§ WHAT IS NEEDED
Print the whole listing exactly.

§ DATASET CONTENT
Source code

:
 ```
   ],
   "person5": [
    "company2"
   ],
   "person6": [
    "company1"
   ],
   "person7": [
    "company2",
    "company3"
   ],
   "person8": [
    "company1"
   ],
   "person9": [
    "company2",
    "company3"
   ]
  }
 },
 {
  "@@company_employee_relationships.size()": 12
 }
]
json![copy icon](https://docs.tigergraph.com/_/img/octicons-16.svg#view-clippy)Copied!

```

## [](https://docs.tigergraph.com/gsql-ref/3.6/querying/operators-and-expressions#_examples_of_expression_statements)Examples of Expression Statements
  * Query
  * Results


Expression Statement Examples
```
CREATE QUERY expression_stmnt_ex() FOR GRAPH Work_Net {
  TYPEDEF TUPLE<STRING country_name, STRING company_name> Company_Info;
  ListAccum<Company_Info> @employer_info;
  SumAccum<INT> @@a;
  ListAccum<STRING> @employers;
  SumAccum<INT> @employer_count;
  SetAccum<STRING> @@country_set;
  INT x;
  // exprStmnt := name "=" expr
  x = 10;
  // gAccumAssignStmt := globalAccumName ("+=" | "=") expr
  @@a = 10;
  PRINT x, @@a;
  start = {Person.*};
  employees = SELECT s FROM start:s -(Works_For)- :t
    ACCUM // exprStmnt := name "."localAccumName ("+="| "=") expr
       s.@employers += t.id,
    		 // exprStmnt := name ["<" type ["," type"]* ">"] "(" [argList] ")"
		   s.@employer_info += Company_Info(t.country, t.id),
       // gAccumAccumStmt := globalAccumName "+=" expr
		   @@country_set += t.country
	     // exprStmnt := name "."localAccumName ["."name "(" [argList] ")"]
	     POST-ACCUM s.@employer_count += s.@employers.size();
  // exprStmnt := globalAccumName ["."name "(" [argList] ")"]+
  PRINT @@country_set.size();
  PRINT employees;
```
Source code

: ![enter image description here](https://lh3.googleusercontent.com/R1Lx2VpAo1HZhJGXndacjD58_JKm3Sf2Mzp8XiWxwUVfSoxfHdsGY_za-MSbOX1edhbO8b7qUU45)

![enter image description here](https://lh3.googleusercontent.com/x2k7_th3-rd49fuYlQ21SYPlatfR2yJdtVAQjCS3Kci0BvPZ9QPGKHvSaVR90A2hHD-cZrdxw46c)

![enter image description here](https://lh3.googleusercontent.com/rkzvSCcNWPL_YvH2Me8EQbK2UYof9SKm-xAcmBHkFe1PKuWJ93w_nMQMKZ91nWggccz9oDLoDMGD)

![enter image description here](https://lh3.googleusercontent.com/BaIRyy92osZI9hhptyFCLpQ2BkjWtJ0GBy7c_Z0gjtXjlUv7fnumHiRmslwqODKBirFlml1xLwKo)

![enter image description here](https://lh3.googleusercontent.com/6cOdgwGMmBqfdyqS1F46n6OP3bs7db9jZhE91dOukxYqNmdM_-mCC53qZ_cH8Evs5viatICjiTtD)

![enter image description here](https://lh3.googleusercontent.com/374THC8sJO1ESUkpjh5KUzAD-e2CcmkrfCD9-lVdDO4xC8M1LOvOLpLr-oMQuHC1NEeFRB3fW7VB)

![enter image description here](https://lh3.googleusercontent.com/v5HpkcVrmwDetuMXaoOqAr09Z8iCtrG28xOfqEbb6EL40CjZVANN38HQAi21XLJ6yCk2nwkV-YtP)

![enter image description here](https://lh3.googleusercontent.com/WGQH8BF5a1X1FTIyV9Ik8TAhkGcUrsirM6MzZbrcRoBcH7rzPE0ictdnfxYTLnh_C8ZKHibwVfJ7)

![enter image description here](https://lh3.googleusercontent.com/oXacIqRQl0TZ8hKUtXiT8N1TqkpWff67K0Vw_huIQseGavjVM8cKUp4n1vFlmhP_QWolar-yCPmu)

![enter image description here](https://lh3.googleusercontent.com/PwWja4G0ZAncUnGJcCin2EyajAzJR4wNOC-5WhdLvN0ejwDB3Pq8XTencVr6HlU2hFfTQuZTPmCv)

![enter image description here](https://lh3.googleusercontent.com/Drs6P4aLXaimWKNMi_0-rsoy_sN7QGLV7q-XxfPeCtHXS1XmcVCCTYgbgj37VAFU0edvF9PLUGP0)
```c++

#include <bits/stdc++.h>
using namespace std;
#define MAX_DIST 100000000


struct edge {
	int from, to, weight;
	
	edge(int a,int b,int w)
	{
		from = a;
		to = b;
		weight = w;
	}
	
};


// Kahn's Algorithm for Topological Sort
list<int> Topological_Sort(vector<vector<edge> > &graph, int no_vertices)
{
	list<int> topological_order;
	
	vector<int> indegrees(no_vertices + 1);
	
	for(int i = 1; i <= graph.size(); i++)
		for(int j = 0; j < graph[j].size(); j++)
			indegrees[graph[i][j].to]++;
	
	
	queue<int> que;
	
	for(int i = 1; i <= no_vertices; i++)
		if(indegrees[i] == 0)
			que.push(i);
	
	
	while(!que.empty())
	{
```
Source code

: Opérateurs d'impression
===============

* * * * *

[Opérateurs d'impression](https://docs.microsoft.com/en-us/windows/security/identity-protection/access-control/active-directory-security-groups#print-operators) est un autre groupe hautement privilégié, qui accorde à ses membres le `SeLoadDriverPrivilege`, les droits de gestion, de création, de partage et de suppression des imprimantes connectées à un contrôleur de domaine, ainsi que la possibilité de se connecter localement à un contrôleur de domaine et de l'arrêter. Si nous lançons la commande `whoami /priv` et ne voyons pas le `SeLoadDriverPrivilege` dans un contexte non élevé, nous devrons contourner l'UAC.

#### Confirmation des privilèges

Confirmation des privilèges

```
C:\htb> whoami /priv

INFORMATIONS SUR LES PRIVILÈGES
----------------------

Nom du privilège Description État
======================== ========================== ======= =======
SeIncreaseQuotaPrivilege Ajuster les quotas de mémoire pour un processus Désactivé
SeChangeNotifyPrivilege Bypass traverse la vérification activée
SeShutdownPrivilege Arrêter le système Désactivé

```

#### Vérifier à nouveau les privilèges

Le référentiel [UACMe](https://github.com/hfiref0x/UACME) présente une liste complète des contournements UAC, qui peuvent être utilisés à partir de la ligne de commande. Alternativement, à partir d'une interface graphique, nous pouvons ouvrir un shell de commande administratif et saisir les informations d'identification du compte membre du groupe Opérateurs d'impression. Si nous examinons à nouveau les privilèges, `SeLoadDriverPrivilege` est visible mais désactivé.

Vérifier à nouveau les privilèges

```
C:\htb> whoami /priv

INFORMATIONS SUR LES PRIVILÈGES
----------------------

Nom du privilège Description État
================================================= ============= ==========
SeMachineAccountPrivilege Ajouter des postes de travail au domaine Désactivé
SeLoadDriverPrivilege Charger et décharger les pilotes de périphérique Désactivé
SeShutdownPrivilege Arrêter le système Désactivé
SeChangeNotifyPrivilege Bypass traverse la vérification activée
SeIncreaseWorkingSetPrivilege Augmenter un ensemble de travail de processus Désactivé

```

§ THE ANSWER
Source code

:
 ```
   ],
   "person5": [
    "company2"
   ],
   "person6": [
    "company1"
   ],
   "person7": [
    "company2",
    "company3"
   ],
   "person8": [
    "company1"
   ],
   "person9": [
    "company2",
    "company3"
   ]
  }
 },
 {
  "@@company_employee_relationships.size()": 12
 }
]
json![copy icon](https://docs.tigergraph.com/_/img/octicons-16.svg#view-clippy)Copied!

```

## [](https://docs.tigergraph.com/gsql-ref/3.6/querying/operators-and-expressions#_examples_of_expression_statements)Examples of Expression Statements
  * Query
  * Results


Expression Statement Examples
```
CREATE QUERY expression_stmnt_ex() FOR GRAPH Work_Net {
  TYPEDEF TUPLE<STRING country_name, STRING company_name> Company_Info;
  ListAccum<Company_Info> @employer_info;
  SumAccum<INT> @@a;
  ListAccum<STRING> @employers;
  SumAccum<INT> @employer_count;
  SetAccum<STRING> @@country_set;
  INT x;
  // exprStmnt := name "=" expr
  x = 10;
  // gAccumAssignStmt := globalAccumName ("+=" | "=") expr
  @@a = 10;
  PRINT x, @@a;
  start = {Person.*};
  employees = SELECT s FROM start:s -(Works_For)- :t
    ACCUM // exprStmnt := name "."localAccumName ("+="| "=") expr
       s.@employers += t.id,
    		 // exprStmnt := name ["<" type ["," type"]* ">"] "(" [argList] ")"
		   s.@employer_info += Company_Info(t.country, t.id),
       // gAccumAccumStmt := globalAccumName "+=" expr
		   @@country_set += t.country
	     // exprStmnt := name "."localAccumName ["."name "(" [argList] ")"]
	     POST-ACCUM s.@employer_count += s.@employers.size();
  // exprStmnt := globalAccumName ["."name "(" [argList] ")"]+
  PRINT @@country_set.size();
  PRINT employees;
```
Source code

: ![enter image description here](https://lh3.googleusercontent.com/R1Lx2VpAo1HZhJGXndacjD58_JKm3Sf2Mzp8XiWxwUVfSoxfHdsGY_za-MSbOX1edhbO8b7qUU45)

![enter image description here](https://lh3.googleusercontent.com/x2k7_th3-rd49fuYlQ21SYPlatfR2yJdtVAQjCS3Kci0BvPZ9QPGKHvSaVR90A2hHD-cZrdxw46c)

![enter image description here](https://lh3.googleusercontent.com/rkzvSCcNWPL_YvH2Me8EQbK2UYof9SKm-xAcmBHkFe1PKuWJ93w_nMQMKZ91nWggccz9oDLoDMGD)

![enter image description here](https://lh3.googleusercontent.com/BaIRyy92osZI9hhptyFCLpQ2BkjWtJ0GBy7c_Z0gjtXjlUv7fnumHiRmslwqODKBirFlml1xLwKo)

![enter image description here](https://lh3.googleusercontent.com/6cOdgwGMmBqfdyqS1F46n6OP3bs7db9jZhE91dOukxYqNmdM_-mCC53qZ_cH8Evs5viatICjiTtD)

![enter image description here](https://lh3.googleusercontent.com/374THC8sJO1ESUkpjh5KUzAD-e2CcmkrfCD9-lVdDO4xC8M1LOvOLpLr-oMQuHC1NEeFRB3fW7VB)

![enter image description here](https://lh3.googleusercontent.com/v5HpkcVrmwDetuMXaoOqAr09Z8iCtrG28xOfqEbb6EL40CjZVANN38HQAi21XLJ6yCk2nwkV-YtP)

![enter image description here](https://lh3.googleusercontent.com/WGQH8BF5a1X1FTIyV9Ik8TAhkGcUrsirM6MzZbrcRoBcH7rzPE0ictdnfxYTLnh_C8ZKHibwVfJ7)

![enter image description here](https://lh3.googleusercontent.com/oXacIqRQl0TZ8hKUtXiT8N1TqkpWff67K0Vw_huIQseGavjVM8cKUp4n1vFlmhP_QWolar-yCPmu)

![enter image description here](https://lh3.googleusercontent.com/PwWja4G0ZAncUnGJcCin2EyajAzJR4wNOC-5WhdLvN0ejwDB3Pq8XTencVr6HlU2hFfTQuZTPmCv)

![enter image description here](https://lh3.googleusercontent.com/Drs6P4aLXaimWKNMi_0-rsoy_sN7QGLV7q-XxfPeCtHXS1XmcVCCTYgbgj37VAFU0edvF9PLUGP0)
```c++

#include <bits/stdc++.h>
using namespace std;
#define MAX_DIST 100000000


struct edge {
	int from, to, weight;
	
	edge(int a,int b,int w)
	{
		from = a;
		to = b;
		weight = w;
	}
	
};


// Kahn's Algorithm for Topological Sort
list<int> Topological_Sort(vector<vector<edge> > &graph, int no_vertices)
{
	list<int> topological_order;
	
	vector<int> indegrees(no_vertices + 1);
	
	for(int i = 1; i <= graph.size(); i++)
		for(int j = 0; j < graph[j].size(); j++)
			indegrees[graph[i][j].to]++;
	
	
	queue<int> que;
	
	for(int i = 1; i <= no_vertices; i++)
		if(indegrees[i] == 0)
			que.push(i);
	
	
	while(!que.empty())
	{
```
Source code

: Opérateurs d'impression
===============

* * * * *

[Opérateurs d'impression](https://docs.microsoft.com/en-us/windows/security/identity-protection/access-control/active-directory-security-groups#print-operators) est un autre groupe hautement privilégié, qui accorde à ses membres le `SeLoadDriverPrivilege`, les droits de gestion, de création, de partage et de suppression des imprimantes connectées à un contrôleur de domaine, ainsi que la possibilité de se connecter localement à un contrôleur de domaine et de l'arrêter. Si nous lançons la commande `whoami /priv` et ne voyons pas le `SeLoadDriverPrivilege` dans un contexte non élevé, nous devrons contourner l'UAC.

#### Confirmation des privilèges

Confirmation des privilèges

```
C:\htb> whoami /priv

INFORMATIONS SUR LES PRIVILÈGES
----------------------

Nom du privilège Description État
======================== ========================== ======= =======
SeIncreaseQuotaPrivilege Ajuster les quotas de mémoire pour un processus Désactivé
SeChangeNotifyPrivilege Bypass traverse la vérification activée
SeShutdownPrivilege Arrêter le système Désactivé

```

#### Vérifier à nouveau les privilèges

Le référentiel [UACMe](https://github.com/hfiref0x/UACME) présente une liste complète des contournements UAC, qui peuvent être utilisés à partir de la ligne de commande. Alternativement, à partir d'une interface graphique, nous pouvons ouvrir un shell de commande administratif et saisir les informations d'identification du compte membre du groupe Opérateurs d'impression. Si nous examinons à nouveau les privilèges, `SeLoadDriverPrivilege` est visible mais désactivé.

Vérifier à nouveau les privilèges

```
C:\htb> whoami /priv

INFORMATIONS SUR LES PRIVILÈGES
----------------------

Nom du privilège Description État
================================================= ============= ==========
SeMachineAccountPrivilege Ajouter des postes de travail au domaine Désactivé
SeLoadDriverPrivilege Charger et décharger les pilotes de périphérique Désactivé
SeShutdownPrivilege Arrêter le système Désactivé
SeChangeNotifyPrivilege Bypass traverse la vérification activée
SeIncreaseWorkingSetPrivilege Augmenter un ensemble de travail de processus Désactivé

```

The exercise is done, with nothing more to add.